Check procedures to ensure they cover all the rights individuals have, including how personal data will be deleted or provided electronically in a commonly used format.

Subject access requests

Update procedures for handling requests for copies of personal data. Under the GDPR an individual cannot be charged for asking to access copies of personal data and normally this must be supplied within a month rather than the current 40 days. Additional information will also need to be supplied to the individual, such as the data retention period and the right to have inaccurate data corrected.

Legal basis for processing personal data

Identify and document the legal basis for processing data. Under the GDPR some individuals’ rights will be modified depending on the legal basis for processing their personal data. For example, where consent is the legal basis, an individual has a stronger right to have their data deleted. This legal basis will have to be explained in a privacy notice and when a subject access request is answered. Organisations should take legal advice on the appropriate basis for processing data.

Alternative bases include:

  • performance of a contract to which the person is a party,
  • compliance with a legal obligation to which the controller is subject,
  • to protect the vital interests of the person,
  • for the controller’s (or a third party’s – such as the processor’s) legitimate interests.


Review how consent is sought, obtained and recorded, and whether this remains the most appropriate legal basis (as above). Under the GDPR both consent (including explicit consent) need to be freely given, specific, informed and unambiguous. It needs some form of clear affirmative action. Silence, pre-ticked boxes or inactivity no longer constitute consent. It also needs to be verifiable and an individual has the right to withdraw consent at any time.

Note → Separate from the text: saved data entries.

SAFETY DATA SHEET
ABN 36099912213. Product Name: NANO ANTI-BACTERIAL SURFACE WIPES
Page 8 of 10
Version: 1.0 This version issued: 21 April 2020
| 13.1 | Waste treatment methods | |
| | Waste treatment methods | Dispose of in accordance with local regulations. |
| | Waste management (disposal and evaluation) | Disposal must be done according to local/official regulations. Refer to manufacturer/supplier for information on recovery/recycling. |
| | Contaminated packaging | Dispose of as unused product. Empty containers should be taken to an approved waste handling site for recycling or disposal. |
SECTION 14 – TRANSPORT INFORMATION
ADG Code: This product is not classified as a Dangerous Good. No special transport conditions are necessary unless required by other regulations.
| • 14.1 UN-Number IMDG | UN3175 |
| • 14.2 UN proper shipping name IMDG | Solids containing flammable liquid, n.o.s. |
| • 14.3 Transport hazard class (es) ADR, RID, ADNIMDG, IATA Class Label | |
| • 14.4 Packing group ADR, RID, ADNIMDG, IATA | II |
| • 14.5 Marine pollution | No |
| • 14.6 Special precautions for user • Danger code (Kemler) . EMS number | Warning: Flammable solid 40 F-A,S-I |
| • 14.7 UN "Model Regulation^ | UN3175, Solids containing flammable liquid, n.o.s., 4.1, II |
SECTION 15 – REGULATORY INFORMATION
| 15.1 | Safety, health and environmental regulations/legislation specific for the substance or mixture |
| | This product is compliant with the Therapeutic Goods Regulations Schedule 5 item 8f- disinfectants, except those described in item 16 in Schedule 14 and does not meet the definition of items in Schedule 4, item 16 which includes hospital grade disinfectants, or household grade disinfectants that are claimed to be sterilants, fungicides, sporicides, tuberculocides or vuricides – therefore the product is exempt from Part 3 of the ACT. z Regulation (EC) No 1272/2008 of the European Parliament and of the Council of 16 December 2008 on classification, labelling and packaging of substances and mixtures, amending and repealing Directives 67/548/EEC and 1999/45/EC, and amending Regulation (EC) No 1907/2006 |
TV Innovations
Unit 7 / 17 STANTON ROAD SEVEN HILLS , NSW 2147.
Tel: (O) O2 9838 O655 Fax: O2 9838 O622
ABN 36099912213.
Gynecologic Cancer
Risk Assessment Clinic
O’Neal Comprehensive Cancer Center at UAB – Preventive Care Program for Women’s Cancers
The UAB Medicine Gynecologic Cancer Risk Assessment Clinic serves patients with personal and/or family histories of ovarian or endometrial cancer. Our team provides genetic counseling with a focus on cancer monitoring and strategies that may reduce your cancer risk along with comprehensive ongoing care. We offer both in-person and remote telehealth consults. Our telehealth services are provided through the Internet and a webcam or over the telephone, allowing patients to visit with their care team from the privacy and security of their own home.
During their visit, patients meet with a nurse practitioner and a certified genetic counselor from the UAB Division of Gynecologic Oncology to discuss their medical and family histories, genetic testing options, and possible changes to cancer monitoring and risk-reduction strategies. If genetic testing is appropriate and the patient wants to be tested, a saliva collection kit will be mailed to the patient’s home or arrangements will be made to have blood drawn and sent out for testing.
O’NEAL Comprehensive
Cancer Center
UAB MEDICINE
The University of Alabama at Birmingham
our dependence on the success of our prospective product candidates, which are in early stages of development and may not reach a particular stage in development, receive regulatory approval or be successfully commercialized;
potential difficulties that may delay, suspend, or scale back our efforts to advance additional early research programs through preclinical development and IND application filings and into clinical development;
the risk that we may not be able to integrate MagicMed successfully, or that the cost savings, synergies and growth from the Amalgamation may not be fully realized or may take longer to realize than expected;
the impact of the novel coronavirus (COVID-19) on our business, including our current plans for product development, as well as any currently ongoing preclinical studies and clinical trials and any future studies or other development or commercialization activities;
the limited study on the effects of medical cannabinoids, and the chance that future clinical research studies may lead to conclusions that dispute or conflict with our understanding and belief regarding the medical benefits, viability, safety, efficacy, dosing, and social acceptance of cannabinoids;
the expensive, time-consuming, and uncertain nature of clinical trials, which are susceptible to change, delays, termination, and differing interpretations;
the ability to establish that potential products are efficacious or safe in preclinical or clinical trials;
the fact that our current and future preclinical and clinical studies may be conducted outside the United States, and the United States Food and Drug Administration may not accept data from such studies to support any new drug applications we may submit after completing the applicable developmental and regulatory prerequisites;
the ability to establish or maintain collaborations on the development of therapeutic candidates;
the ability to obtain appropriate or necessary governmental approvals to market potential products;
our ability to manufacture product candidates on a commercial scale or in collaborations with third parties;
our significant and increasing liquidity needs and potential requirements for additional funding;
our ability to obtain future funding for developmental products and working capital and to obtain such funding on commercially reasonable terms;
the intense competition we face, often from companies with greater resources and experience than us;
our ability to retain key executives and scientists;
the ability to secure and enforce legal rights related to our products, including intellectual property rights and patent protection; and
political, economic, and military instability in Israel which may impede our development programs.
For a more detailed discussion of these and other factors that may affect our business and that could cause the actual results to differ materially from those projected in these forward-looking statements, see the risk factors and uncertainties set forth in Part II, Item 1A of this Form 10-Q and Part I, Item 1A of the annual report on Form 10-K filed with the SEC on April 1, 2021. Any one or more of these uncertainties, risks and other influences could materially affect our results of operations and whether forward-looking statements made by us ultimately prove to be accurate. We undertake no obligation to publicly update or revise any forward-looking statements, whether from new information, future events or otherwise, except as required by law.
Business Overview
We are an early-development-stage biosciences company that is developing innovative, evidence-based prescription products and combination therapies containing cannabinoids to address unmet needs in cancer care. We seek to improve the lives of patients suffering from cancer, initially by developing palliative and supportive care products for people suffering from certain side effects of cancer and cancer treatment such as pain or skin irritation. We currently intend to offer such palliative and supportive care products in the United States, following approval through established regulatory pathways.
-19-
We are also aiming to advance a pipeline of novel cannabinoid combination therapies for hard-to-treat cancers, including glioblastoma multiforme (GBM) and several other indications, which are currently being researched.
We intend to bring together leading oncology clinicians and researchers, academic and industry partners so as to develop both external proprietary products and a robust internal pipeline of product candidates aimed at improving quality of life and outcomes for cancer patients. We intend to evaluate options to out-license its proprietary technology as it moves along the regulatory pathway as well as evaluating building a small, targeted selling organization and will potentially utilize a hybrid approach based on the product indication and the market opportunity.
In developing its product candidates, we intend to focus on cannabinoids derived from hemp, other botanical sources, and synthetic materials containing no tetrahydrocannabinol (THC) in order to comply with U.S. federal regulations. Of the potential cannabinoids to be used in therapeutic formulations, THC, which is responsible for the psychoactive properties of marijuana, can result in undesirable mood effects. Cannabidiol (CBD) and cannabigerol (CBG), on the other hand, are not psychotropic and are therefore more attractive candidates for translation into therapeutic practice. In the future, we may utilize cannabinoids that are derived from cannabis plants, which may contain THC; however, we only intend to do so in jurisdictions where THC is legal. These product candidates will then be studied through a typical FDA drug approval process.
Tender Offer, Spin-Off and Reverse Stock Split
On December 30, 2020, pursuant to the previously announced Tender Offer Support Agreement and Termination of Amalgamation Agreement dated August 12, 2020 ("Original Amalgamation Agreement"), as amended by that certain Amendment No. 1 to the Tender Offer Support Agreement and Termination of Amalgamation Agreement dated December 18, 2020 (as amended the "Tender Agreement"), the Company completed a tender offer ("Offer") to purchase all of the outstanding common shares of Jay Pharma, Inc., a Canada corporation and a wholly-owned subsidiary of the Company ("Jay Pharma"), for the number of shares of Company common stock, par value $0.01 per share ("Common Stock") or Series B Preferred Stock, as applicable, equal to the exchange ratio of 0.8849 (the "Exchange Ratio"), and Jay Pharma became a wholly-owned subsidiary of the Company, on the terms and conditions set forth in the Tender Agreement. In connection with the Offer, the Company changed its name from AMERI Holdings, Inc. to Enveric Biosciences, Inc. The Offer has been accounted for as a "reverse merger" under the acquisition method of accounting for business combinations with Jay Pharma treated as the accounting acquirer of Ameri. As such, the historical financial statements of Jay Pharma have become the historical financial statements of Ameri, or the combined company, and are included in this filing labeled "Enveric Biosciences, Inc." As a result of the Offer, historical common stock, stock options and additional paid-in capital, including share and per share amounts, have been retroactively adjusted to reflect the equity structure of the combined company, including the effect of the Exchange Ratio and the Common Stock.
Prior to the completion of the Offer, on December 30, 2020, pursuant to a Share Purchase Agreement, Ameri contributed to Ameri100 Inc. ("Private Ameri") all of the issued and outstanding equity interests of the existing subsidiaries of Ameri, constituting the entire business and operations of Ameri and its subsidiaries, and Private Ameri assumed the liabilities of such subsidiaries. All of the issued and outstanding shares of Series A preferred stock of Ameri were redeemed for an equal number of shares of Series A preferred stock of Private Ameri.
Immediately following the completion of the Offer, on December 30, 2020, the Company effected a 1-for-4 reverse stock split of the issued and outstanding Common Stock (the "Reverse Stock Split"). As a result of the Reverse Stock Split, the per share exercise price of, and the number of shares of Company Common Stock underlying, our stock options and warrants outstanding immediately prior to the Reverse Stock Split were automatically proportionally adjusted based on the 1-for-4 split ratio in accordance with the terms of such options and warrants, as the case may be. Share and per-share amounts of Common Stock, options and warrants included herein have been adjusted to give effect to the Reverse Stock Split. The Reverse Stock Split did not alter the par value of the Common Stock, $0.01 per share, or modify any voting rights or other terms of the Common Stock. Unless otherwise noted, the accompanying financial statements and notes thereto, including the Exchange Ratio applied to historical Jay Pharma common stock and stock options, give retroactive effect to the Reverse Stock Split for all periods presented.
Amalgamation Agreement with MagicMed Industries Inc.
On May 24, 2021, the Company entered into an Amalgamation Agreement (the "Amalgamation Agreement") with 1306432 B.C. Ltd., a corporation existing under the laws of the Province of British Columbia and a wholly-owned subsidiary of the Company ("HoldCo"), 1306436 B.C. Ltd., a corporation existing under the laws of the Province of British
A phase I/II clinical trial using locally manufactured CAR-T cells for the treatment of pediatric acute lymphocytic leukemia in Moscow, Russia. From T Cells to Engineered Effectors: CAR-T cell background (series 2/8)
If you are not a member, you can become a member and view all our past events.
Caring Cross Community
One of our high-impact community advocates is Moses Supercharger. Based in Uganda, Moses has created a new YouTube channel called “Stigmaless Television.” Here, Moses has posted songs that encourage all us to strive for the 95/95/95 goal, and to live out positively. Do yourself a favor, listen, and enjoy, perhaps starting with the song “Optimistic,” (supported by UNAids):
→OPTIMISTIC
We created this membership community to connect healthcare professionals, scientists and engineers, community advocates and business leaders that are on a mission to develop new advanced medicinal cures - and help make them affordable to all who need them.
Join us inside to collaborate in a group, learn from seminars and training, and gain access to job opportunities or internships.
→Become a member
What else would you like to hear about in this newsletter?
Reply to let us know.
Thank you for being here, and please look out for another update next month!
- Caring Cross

Consider whether parental or guardian consent is required for processing personal data of children (under age 16 although EU Member States can reduce this to age 13). This is more likely to impact social networking service providers.

Data breaches

Review procedures for detecting, reporting and investigating a personal data breach. The GDPR requires organisations to report breaches (within 72 hours) where the individual is likely to suffer some form of damage (such as identity theft or a confidentiality breach) and notify the individual whose data has been breached (e.g. where it might leave them open to financial loss). Failure to report a breach when required could result in a fine as well as a fine for the breach itself.

The maximum fines under the GDPR are 20 million euros for serious breaches (or 4% of annual worldwide turnover for commercial entities if higher) and 10 million euros for breaches of lesser provisions (or 2% of annual worldwide turnover if higher).

Data Protection Impact Assessments

Consider the requirements for these assessments, for instance, where a new technology is being deployed and this is a high-risk situation. A Data Protection Impact Assessment is an assessment of the impact of the processing operations on the protection of personal data and allows an organisation to identify and fix problems at an early stage.

Data Protection Officers

Consider whether a Data Protection Officer needs to be appointed. This is more likely to impact public authorities whose activities involve the regular and systematic monitoring of people on a large scale. The GDPR requires that a Data Protection Officer has professional experience and knowledge of data protection law.


Consider mapping out where in the world significant decisions about data processing take place. Understand the restrictions imposed by the GDPR on the transfer of personal data outside the European Union. Adequate safeguards must be provided.

Conduent HR Services

A working party has been established to consider the impact of the GDPR on Conduent HR Services in our role as controllers and processers of personal data on behalf of our clients. We are actively preparing for the new legislation by taking the actions, as appropriate, set out above. We are also reviewing and updating our contracts with clients and other third parties to ensure that we are compliant by 25 May 2018. Your consultant will be in touch to discuss this in due course.